Harsher punishments coming for trafficking opioids in North Carolina
People who traffic heroin and fentanyl could receive harsher punishments if a bill that passed the North Carolina Senate Tuesday becomes law.
Catch up quick: More than 4,000 people lost their lives to overdose in 2021 — the highest number in the history of the state, North Carolina's Department of Health and Human Services announced in February.
- Much of that increase, state health officials said, is driven by fentanyl, which likely accounted for nearly 80% of deaths that year.
Details: The legislation, which has been said to target dealers, not addicts, sets the maximum fine for trafficking certain opioids at one million dollars and expands repercussions for distributing drugs that result in death.
- It also closes a loophole by clarifying that people who give away — rather than just sell — opioids that result in death will also be held responsible.

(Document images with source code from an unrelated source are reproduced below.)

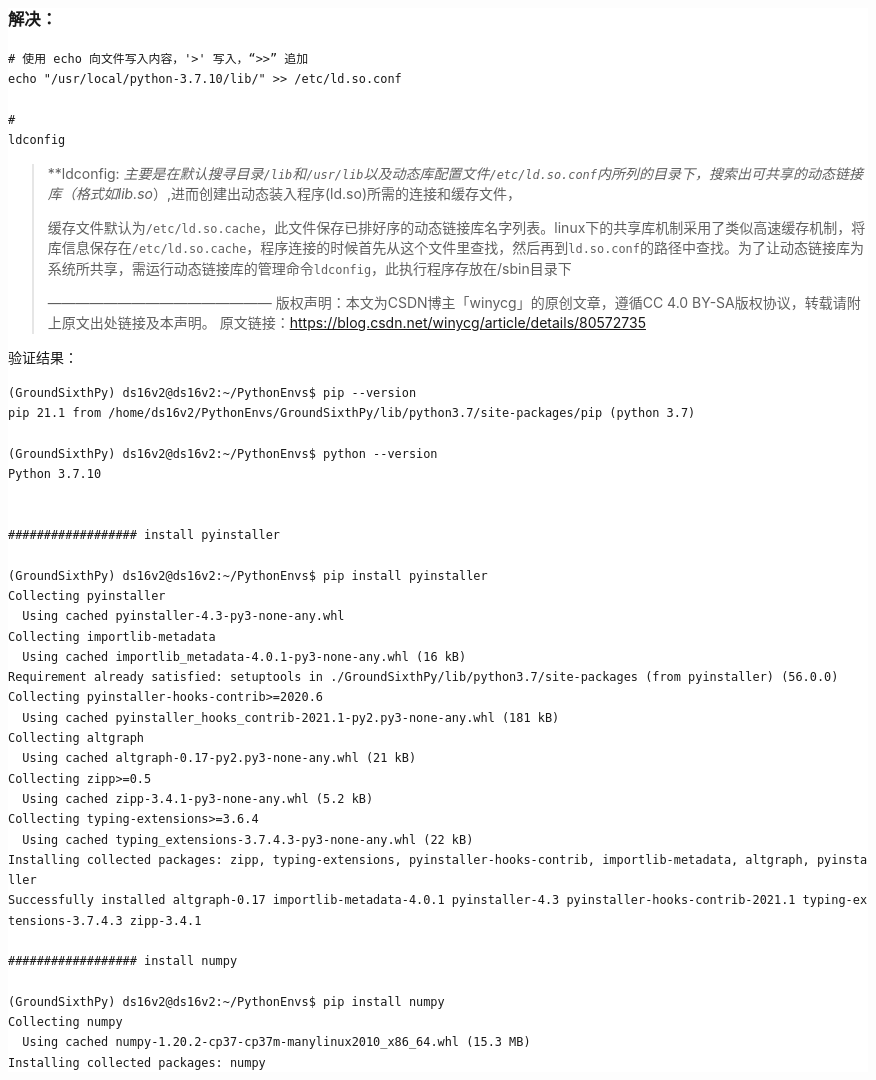 


### 解决：

```
# 使用 echo 向文件写入内容，'>' 写入，“>>” 追加
echo "/usr/local/python-3.7.10/lib/" >> /etc/ld.so.conf

# 
ldconfig

```



>**ldconfig: **主要是在默认搜寻目录`/lib`和`/usr/lib`以及动态库配置文件`/etc/ld.so.conf`内所列的目录下，搜索出可共享的动态链接库（格式如lib*.so*）,进而创建出动态装入程序(ld.so)所需的连接和缓存文件，
>
>
>
>缓存文件默认为`/etc/ld.so.cache`，此文件保存已排好序的动态链接库名字列表。linux下的共享库机制采用了类似高速缓存机制，将库信息保存在`/etc/ld.so.cache`，程序连接的时候首先从这个文件里查找，然后再到`ld.so.conf`的路径中查找。为了让动态链接库为系统所共享，需运行动态链接库的管理命令`ldconfig`，此执行程序存放在/sbin目录下
>
>————————————————
>版权声明：本文为CSDN博主「winycg」的原创文章，遵循CC 4.0 BY-SA版权协议，转载请附上原文出处链接及本声明。
>原文链接：https://blog.csdn.net/winycg/article/details/80572735



验证结果：

```
(GroundSixthPy) ds16v2@ds16v2:~/PythonEnvs$ pip --version
pip 21.1 from /home/ds16v2/PythonEnvs/GroundSixthPy/lib/python3.7/site-packages/pip (python 3.7)

(GroundSixthPy) ds16v2@ds16v2:~/PythonEnvs$ python --version
Python 3.7.10


################## install pyinstaller

(GroundSixthPy) ds16v2@ds16v2:~/PythonEnvs$ pip install pyinstaller
Collecting pyinstaller
  Using cached pyinstaller-4.3-py3-none-any.whl
Collecting importlib-metadata
  Using cached importlib_metadata-4.0.1-py3-none-any.whl (16 kB)
Requirement already satisfied: setuptools in ./GroundSixthPy/lib/python3.7/site-packages (from pyinstaller) (56.0.0)
Collecting pyinstaller-hooks-contrib>=2020.6
  Using cached pyinstaller_hooks_contrib-2021.1-py2.py3-none-any.whl (181 kB)
Collecting altgraph
  Using cached altgraph-0.17-py2.py3-none-any.whl (21 kB)
Collecting zipp>=0.5
  Using cached zipp-3.4.1-py3-none-any.whl (5.2 kB)
Collecting typing-extensions>=3.6.4
  Using cached typing_extensions-3.7.4.3-py3-none-any.whl (22 kB)
Installing collected packages: zipp, typing-extensions, pyinstaller-hooks-contrib, importlib-metadata, altgraph, pyinstaller
Successfully installed altgraph-0.17 importlib-metadata-4.0.1 pyinstaller-4.3 pyinstaller-hooks-contrib-2021.1 typing-extensions-3.7.4.3 zipp-3.4.1

################## install numpy

(GroundSixthPy) ds16v2@ds16v2:~/PythonEnvs$ pip install numpy
Collecting numpy
  Using cached numpy-1.20.2-cp37-cp37m-manylinux2010_x86_64.whl (15.3 MB)
Installing collected packages: numpy
```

- There's a number of cases "where the person who caused them to die didn't sell them the drug, they gave it to them," North Carolina Sheriffs' Association lobbyist Eddie Caldwell told Axios. "That was a gap in the law. This is designed to close that gap."
The big picture: 25 through 34-year-olds accounted for the most opioid overdose emergency department visits of any other age group in January, according to the state health department.
- Lawmakers hope that the steep consequences outlined in the legislation will be a deterrent for young people in particular.
- "If you're dealing in fentanyl, you better make sure you understand what the consequences are, because they're long and lengthy," state Sen. Michael Lazzara, a sponsor of the legislation, told Axios.
Threat level: The pandemic exacerbated the opioid crisis, with deaths jumping by more than 70% since 2019, according to DHHS.
- Overdose deaths increased most in that time frame for Black North Carolinians, who saw a 139% increase in fatal overdoses.
What's next: The legislation will now go to the House.